*** Begin section ***

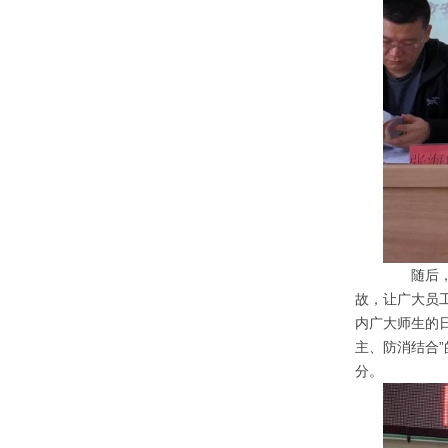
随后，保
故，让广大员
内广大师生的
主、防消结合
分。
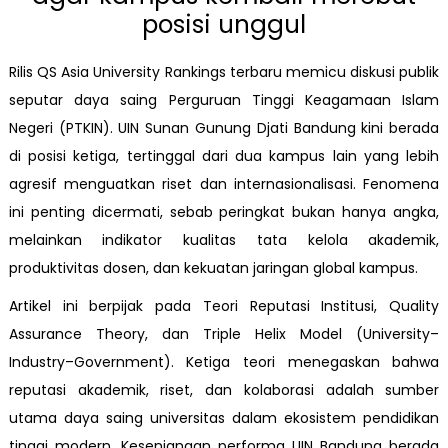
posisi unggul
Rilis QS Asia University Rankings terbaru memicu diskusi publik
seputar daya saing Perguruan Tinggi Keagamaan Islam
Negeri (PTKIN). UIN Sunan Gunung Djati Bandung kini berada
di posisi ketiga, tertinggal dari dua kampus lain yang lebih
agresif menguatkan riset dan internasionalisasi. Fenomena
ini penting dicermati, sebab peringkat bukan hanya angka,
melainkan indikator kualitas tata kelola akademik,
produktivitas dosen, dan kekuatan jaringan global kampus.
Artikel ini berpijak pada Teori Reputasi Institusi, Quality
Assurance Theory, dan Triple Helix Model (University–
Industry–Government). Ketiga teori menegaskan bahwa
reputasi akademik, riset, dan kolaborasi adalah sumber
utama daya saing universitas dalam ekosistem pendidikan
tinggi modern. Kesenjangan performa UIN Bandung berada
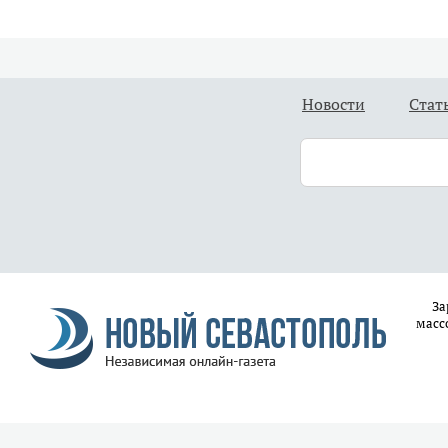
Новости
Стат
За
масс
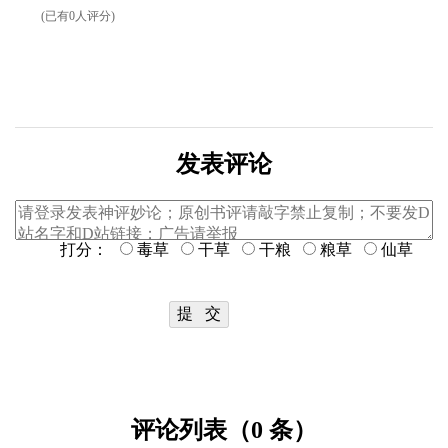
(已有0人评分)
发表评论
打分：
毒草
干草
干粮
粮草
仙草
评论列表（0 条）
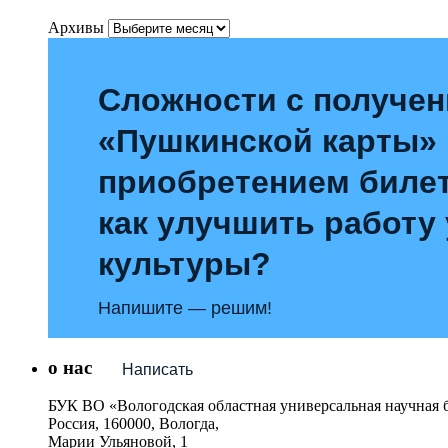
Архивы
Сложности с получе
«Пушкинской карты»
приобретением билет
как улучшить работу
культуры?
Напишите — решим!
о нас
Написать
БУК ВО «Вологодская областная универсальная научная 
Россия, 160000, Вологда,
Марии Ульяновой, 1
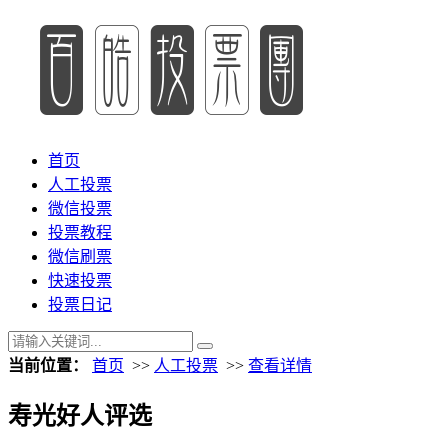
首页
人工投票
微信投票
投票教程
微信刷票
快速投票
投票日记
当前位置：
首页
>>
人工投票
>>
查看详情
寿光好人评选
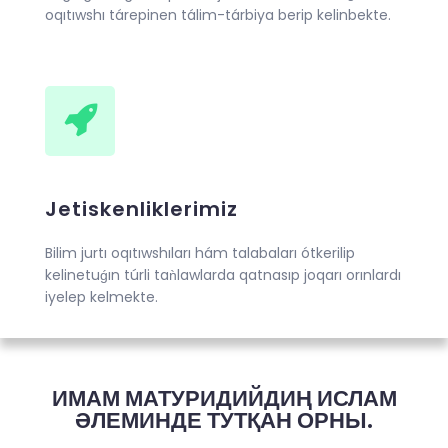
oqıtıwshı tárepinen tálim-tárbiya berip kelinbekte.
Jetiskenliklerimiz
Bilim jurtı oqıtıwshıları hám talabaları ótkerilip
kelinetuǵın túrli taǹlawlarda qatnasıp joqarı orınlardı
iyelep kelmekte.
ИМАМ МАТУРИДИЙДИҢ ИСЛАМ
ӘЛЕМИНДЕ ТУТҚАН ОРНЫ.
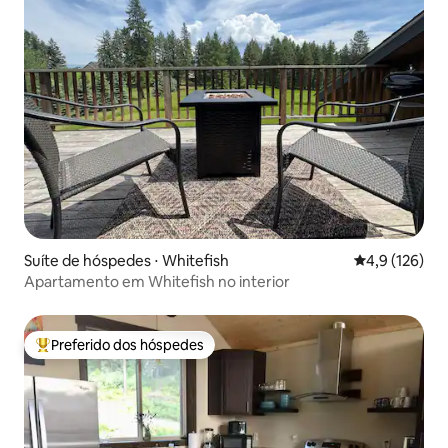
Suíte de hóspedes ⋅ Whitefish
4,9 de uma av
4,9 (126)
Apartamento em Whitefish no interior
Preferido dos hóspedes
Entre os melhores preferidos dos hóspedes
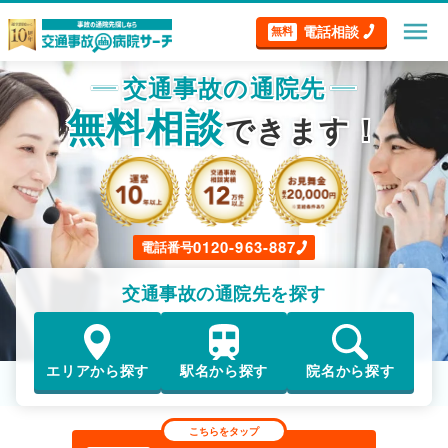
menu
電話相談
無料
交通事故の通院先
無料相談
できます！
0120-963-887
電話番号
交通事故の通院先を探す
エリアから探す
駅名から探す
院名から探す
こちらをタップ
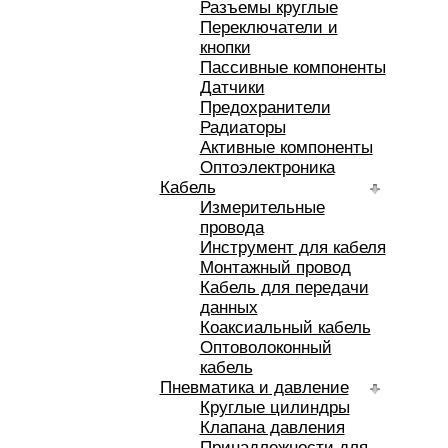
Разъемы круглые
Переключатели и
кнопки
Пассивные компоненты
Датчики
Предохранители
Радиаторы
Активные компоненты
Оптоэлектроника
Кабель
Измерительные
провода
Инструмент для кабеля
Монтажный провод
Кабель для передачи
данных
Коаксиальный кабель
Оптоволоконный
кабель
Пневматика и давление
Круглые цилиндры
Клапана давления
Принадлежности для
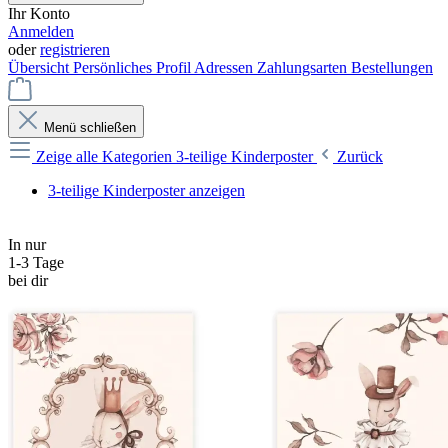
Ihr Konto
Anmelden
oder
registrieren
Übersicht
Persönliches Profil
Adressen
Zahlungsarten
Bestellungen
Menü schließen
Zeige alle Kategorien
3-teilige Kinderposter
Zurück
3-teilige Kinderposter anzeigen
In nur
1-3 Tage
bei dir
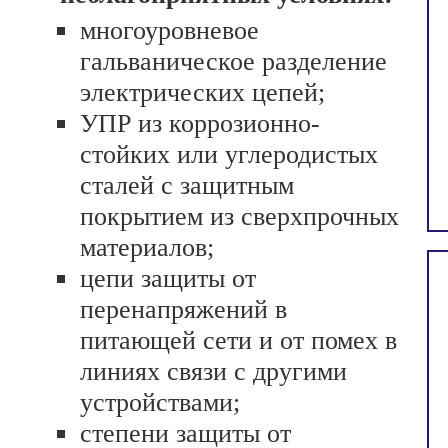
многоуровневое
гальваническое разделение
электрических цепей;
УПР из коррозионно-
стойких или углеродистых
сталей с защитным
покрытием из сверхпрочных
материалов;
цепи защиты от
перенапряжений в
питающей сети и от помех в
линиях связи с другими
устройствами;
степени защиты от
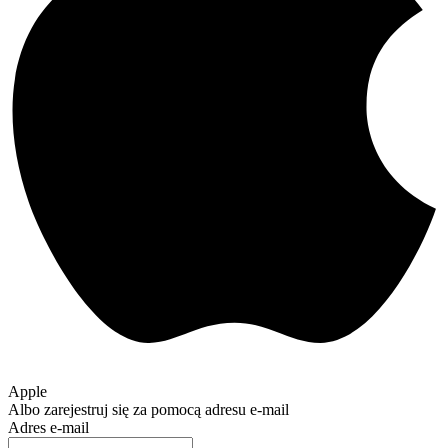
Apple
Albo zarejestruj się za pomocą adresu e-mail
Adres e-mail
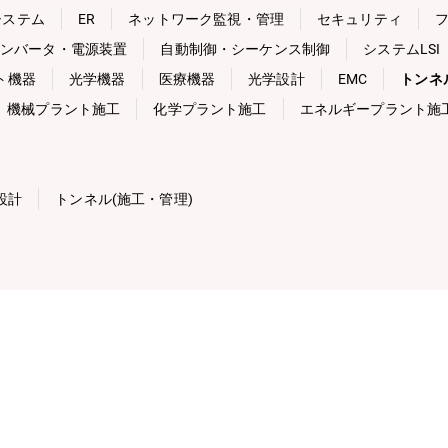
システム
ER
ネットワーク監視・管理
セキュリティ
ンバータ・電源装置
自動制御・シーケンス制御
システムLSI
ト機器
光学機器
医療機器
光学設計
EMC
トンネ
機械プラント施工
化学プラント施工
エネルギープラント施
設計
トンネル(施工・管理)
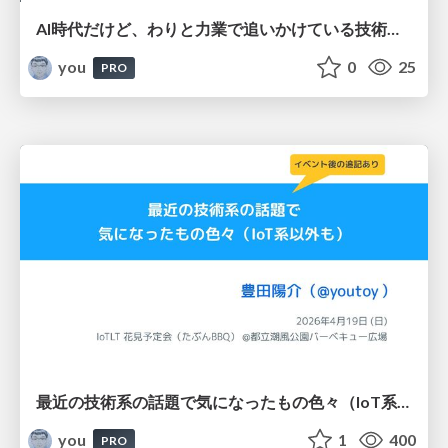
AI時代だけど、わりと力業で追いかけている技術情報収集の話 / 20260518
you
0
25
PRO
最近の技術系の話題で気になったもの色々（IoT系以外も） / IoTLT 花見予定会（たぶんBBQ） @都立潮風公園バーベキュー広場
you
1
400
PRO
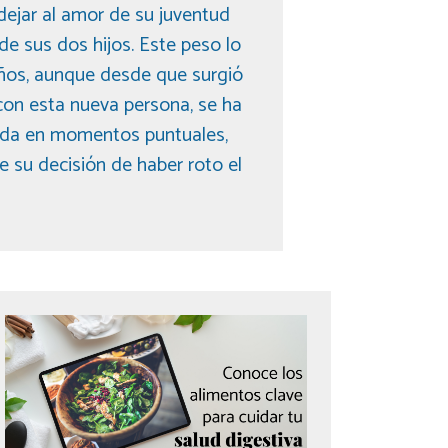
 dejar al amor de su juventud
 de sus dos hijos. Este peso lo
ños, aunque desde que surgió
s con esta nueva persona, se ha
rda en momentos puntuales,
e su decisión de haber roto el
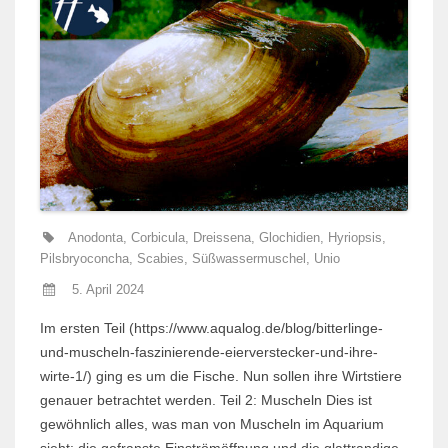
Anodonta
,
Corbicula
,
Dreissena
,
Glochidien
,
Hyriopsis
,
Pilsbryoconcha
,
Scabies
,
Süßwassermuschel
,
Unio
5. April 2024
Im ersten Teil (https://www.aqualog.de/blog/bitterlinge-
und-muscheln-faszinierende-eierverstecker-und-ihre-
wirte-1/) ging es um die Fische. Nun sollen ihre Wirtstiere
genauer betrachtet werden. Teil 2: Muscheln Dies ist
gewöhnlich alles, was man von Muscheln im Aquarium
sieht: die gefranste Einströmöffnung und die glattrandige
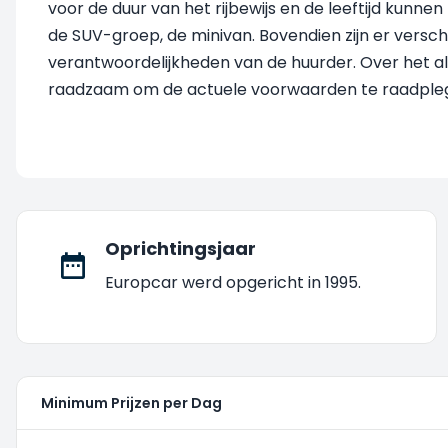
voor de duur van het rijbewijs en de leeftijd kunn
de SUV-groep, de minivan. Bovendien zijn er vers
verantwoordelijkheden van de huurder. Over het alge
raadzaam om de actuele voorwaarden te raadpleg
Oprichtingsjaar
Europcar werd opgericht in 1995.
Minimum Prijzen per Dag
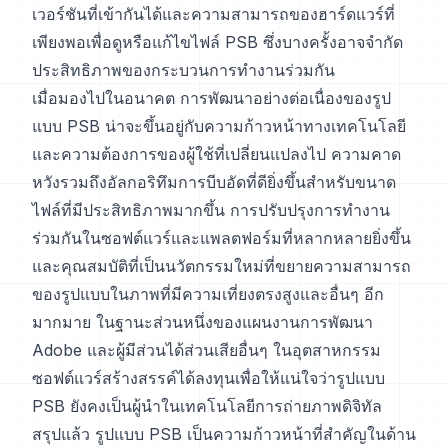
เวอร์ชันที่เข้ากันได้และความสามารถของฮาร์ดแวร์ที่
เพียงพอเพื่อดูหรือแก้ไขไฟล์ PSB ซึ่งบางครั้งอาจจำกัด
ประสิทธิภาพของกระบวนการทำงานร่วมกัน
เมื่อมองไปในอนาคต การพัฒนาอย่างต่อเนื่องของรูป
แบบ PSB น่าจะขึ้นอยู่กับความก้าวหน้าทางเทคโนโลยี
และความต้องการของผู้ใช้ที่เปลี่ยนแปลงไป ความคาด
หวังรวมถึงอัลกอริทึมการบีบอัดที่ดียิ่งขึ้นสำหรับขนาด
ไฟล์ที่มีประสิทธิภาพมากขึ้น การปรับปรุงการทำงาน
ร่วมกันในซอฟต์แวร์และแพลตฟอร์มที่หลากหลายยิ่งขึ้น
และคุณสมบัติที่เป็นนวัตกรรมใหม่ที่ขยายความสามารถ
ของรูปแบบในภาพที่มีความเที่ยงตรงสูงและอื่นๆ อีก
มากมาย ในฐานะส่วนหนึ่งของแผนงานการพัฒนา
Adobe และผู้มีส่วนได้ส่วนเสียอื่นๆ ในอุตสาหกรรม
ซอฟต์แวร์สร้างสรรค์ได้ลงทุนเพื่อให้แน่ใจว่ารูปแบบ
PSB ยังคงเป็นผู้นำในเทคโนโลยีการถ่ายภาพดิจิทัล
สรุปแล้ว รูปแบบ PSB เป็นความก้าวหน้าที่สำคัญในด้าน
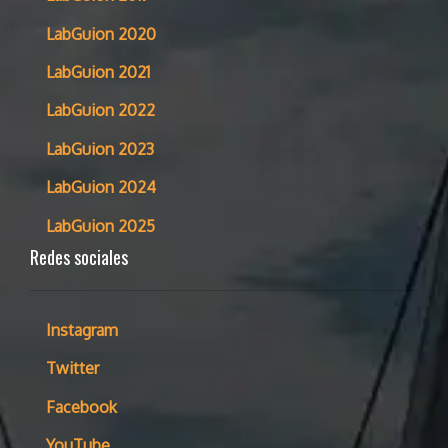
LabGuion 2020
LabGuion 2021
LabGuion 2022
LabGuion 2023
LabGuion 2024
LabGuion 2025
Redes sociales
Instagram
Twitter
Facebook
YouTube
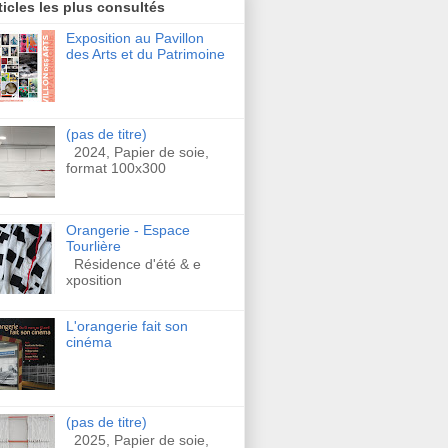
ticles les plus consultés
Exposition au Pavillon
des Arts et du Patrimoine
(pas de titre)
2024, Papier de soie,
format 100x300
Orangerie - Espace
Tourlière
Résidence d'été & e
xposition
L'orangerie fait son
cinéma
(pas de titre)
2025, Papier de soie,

*** End section ***

Action item: Give the records again exactly, without pictures.

Exercise result:
随后，保
故，让广大员
内广大师生的
主、防消结合
分。
posisi unggul
Rilis QS Asia University Rankings terbaru memicu diskusi publik
seputar daya saing Perguruan Tinggi Keagamaan Islam
Negeri (PTKIN). UIN Sunan Gunung Djati Bandung kini berada
di posisi ketiga, tertinggal dari dua kampus lain yang lebih
agresif menguatkan riset dan internasionalisasi. Fenomena
ini penting dicermati, sebab peringkat bukan hanya angka,
melainkan indikator kualitas tata kelola akademik,
produktivitas dosen, dan kekuatan jaringan global kampus.
Artikel ini berpijak pada Teori Reputasi Institusi, Quality
Assurance Theory, dan Triple Helix Model (University–
Industry–Government). Ketiga teori menegaskan bahwa
reputasi akademik, riset, dan kolaborasi adalah sumber
utama daya saing universitas dalam ekosistem pendidikan
tinggi modern. Kesenjangan performa UIN Bandung berada
Новости
Стат
За
масс
(已有0人评分)
发表评论
打分：
毒草
干草
干粮
粮草
仙草
评论列表（0 条）
Архивы
Сложности с получе
«Пушкинской карты»
приобретением билет
как улучшить работу
культуры?
Напишите — решим!
о нас
Написать
БУК ВО «Вологодская областная универсальная научная 
Россия, 160000, Вологда,
Марии Ульяновой, 1
首页
人工投票
微信投票
投票教程
微信刷票
快速投票
投票日记
当前位置：
首页
>>
人工投票
>>
查看详情
寿光好人评选
oqıtıwshı tárepinen tálim-tárbiya berip kelinbekte.
Jetiskenliklerimiz
Bilim jurtı oqıtıwshıları hám talabaları ótkerilip
kelinetuǵın túrli taǹlawlarda qatnasıp joqarı orınlardı
iyelep kelmekte.
ИМАМ МАТУРИДИЙДИҢ ИСЛАМ
ӘЛЕМИНДЕ ТУТҚАН ОРНЫ.
Suíte de hóspedes ⋅ Whitefish
4,9 de uma av
4,9 (126)
Apartamento em Whitefish no interior
Preferido dos hóspedes
Entre os melhores preferidos dos hóspedes
menu
電話相談
無料
交通事故の通院先
無料相談
できます！
0120-963-887
電話番号
交通事故の通院先を探す
エリアから探す
駅名から探す
院名から探す
こちらをタップ
Разъемы круглые
Переключатели и
кнопки
Пассивные компоненты
Датчики
Предохранители
Радиаторы
Активные компоненты
Оптоэлектроника
Кабель
Измерительные
провода
Инструмент для кабеля
Монтажный провод
Кабель для передачи
данных
Коаксиальный кабель
Оптоволоконный
кабель
Пневматика и давление
Круглые цилиндры
Клапана давления
Принадлежности для
Ihr Konto
Anmelden
oder
registrieren
Übersicht
Persönliches Profil
Adressen
Zahlungsarten
Bestellungen
Menü schließen
Zeige alle Kategorien
3-teilige Kinderposter
Zurück
3-teilige Kinderposter anzeigen
In nur
1-3 Tage
bei dir
многоуровневое
гальваническое разделение
электрических цепей;
УПР из коррозионно-
стойких или углеродистых
сталей с защитным
покрытием из сверхпрочных
материалов;
цепи защиты от
перенапряжений в
питающей сети и от помех в
линиях связи с другими
устройствами;
степени защиты от
Apple
Albo zarejestruj się za pomocą adresu e-mail
Adres e-mail
システム
ER
ネットワーク監視・管理
セキュリティ
ンバータ・電源装置
自動制御・シーケンス制御
システムLSI
ト機器
光学機器
医療機器
光学設計
EMC
トンネ
機械プラント施工
化学プラント施工
エネルギープラント施
設計
トンネル(施工・管理)
AI時代だけど、わりと力業で追いかけている技術情報収集の話 / 20260518
you
0
25
PRO
最近の技術系の話題で気になったもの色々（IoT系以外も） / IoTLT 花見予定会（たぶんBBQ） @都立潮風公園バーベキュー広場
you
1
400
PRO
 dejar al amor de su juventud
 de sus dos hijos. Este peso lo
ños, aunque desde que surgió
s con esta nueva persona, se ha
rda en momentos puntuales,
e su decisión de haber roto el
Anodonta
,
Corbicula
,
Dreissena
,
Glochidien
,
Hyriopsis
,
Pilsbryoconcha
,
Scabies
,
Süßwassermuschel
,
Unio
5. April 2024
Im ersten Teil (https://www.aqualog.de/blog/bitterlinge-
und-muscheln-faszinierende-eierverstecker-und-ihre-
wirte-1/) ging es um die Fische. Nun sollen ihre Wirtstiere
genauer betrachtet werden. Teil 2: Muscheln Dies ist
gewöhnlich alles, was man von Muscheln im Aquarium
sieht: die gefranste Einströmöffnung und die glattrandige
voor de duur van het rijbewijs en de leeftijd kunn
de SUV-groep, de minivan. Bovendien zijn er vers
verantwoordelijkheden van de huurder. Over het alge
raadzaam om de actuele voorwaarden te raadpleg
Oprichtingsjaar
Europcar werd opgericht in 1995.
Minimum Prijzen per Dag
เวอร์ชันที่เข้ากันได้และความสามารถของฮาร์ดแวร์ที่
เพียงพอเพื่อดูหรือแก้ไขไฟล์ PSB ซึ่งบางครั้งอาจจำกัด
ประสิทธิภาพของกระบวนการทำงานร่วมกัน
เมื่อมองไปในอนาคต การพัฒนาอย่างต่อเนื่องของรูป
แบบ PSB น่าจะขึ้นอยู่กับความก้าวหน้าทางเทคโนโลยี
และความต้องการของผู้ใช้ที่เปลี่ยนแปลงไป ความคาด
หวังรวมถึงอัลกอริทึมการบีบอัดที่ดียิ่งขึ้นสำหรับขนาด
ไฟล์ที่มีประสิทธิภาพมากขึ้น การปรับปรุงการทำงาน
ร่วมกันในซอฟต์แวร์และแพลตฟอร์มที่หลากหลายยิ่งขึ้น
และคุณสมบัติที่เป็นนวัตกรรมใหม่ที่ขยายความสามารถ
ของรูปแบบในภาพที่มีความเที่ยงตรงสูงและอื่นๆ อีก
มากมาย ในฐานะส่วนหนึ่งของแผนงานการพัฒนา
Adobe และผู้มีส่วนได้ส่วนเสียอื่นๆ ในอุตสาหกรรม
ซอฟต์แวร์สร้างสรรค์ได้ลงทุนเพื่อให้แน่ใจว่ารูปแบบ
PSB ยังคงเป็นผู้นำในเทคโนโลยีการถ่ายภาพดิจิทัล
สรุปแล้ว รูปแบบ PSB เป็นความก้าวหน้าที่สำคัญในด้าน
LabGuion 2020
LabGuion 2021
LabGuion 2022
LabGuion 2023
LabGuion 2024
LabGuion 2025
Redes sociales
Instagram
Twitter
Facebook
YouTube
ticles les plus consultés
Exposition au Pavillon
des Arts et du Patrimoine
(pas de titre)
2024, Papier de soie,
format 100x300
Orangerie - Espace
Tourlière
Résidence d'été & e
xposition
L'orangerie fait son
cinéma
(pas de titre)
2025, Papier de soie,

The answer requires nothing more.